Problem details
Below are lines of data; restate word for word those running from the line containing "right eye: (507, 253)" to the line containing "right knee: (299, 717)", inclusive, and no others.

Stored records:
┄┄┄┄┄┄

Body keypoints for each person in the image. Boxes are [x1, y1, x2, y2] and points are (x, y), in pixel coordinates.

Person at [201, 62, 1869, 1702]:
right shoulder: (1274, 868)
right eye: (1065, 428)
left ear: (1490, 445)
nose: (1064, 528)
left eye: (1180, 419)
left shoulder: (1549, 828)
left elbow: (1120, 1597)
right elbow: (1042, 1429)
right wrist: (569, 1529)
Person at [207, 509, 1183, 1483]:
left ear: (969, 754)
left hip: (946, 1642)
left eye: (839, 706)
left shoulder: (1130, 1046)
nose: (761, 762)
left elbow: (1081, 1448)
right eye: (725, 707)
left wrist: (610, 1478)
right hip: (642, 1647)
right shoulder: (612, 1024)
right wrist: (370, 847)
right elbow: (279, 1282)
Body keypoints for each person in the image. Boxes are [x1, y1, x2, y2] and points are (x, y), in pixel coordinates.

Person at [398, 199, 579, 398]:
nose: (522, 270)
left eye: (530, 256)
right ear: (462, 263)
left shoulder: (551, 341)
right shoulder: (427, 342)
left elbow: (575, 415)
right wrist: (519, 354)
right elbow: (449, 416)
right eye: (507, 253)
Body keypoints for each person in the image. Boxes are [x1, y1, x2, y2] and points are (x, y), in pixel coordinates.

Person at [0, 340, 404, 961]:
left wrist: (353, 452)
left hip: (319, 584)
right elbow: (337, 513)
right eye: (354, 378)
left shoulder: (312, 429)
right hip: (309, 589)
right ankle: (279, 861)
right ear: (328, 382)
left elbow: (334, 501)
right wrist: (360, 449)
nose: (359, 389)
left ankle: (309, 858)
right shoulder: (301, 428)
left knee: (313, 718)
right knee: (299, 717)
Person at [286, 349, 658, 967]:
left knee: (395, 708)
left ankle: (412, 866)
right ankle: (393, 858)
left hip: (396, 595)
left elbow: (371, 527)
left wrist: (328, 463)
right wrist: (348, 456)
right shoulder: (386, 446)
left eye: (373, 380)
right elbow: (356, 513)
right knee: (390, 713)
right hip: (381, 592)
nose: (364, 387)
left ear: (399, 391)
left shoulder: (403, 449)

┄┄┄┄┄┄

Output for this exercise
right eye: (507, 253)
Body keypoints for each person in the image. Boxes are [x1, y1, x2, y2] and points are (x, y), in pixel coordinates.

Person at [0, 340, 404, 961]:
left wrist: (353, 452)
left hip: (319, 584)
right elbow: (337, 513)
right eye: (354, 378)
left shoulder: (312, 429)
right hip: (309, 589)
right ankle: (279, 861)
right ear: (328, 382)
left elbow: (334, 501)
right wrist: (360, 449)
nose: (359, 389)
left ankle: (309, 858)
right shoulder: (301, 428)
left knee: (313, 718)
right knee: (299, 717)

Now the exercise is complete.